- Directions:
Pull out each line of the records that contains the string "cava", treating uppercase and lowercase as different.

# Data section start

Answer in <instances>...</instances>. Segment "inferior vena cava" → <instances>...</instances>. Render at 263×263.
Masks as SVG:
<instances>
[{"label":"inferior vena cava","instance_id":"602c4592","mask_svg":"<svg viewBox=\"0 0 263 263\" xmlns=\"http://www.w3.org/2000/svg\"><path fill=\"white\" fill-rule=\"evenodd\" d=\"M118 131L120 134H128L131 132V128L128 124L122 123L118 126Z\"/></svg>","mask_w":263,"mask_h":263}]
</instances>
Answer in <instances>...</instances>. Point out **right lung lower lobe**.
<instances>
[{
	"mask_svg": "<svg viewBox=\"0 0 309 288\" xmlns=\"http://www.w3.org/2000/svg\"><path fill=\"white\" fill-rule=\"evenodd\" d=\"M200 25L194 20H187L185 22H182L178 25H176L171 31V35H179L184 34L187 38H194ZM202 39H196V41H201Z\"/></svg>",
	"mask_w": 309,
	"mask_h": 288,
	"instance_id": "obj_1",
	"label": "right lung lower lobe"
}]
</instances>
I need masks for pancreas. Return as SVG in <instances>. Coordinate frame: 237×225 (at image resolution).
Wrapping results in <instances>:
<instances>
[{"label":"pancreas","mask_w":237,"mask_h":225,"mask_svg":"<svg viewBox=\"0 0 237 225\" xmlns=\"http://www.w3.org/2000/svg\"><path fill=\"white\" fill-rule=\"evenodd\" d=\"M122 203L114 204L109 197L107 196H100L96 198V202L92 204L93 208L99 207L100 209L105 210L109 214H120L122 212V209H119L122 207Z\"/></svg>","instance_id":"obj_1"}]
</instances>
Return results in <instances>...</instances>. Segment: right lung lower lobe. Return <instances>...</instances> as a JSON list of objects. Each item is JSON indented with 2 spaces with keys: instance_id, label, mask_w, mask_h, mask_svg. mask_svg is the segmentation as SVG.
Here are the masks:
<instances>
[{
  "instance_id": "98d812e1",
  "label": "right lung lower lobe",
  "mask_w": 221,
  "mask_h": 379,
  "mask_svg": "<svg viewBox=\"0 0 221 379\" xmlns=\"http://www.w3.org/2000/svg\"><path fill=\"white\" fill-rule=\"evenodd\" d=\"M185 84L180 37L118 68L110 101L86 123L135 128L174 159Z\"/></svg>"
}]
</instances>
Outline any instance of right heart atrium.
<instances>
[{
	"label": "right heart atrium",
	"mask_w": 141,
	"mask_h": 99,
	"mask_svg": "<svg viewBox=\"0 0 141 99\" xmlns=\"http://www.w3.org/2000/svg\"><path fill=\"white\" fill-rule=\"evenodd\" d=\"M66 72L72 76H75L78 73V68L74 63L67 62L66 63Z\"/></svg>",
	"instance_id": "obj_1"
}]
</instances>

# Data section end

- Task result:
Answer in <instances>...</instances>. Segment "inferior vena cava" → <instances>...</instances>. Render at 263×263.
[{"label":"inferior vena cava","instance_id":"602c4592","mask_svg":"<svg viewBox=\"0 0 263 263\" xmlns=\"http://www.w3.org/2000/svg\"><path fill=\"white\" fill-rule=\"evenodd\" d=\"M118 131L120 134H128L131 132V128L128 124L122 123L118 126Z\"/></svg>","mask_w":263,"mask_h":263}]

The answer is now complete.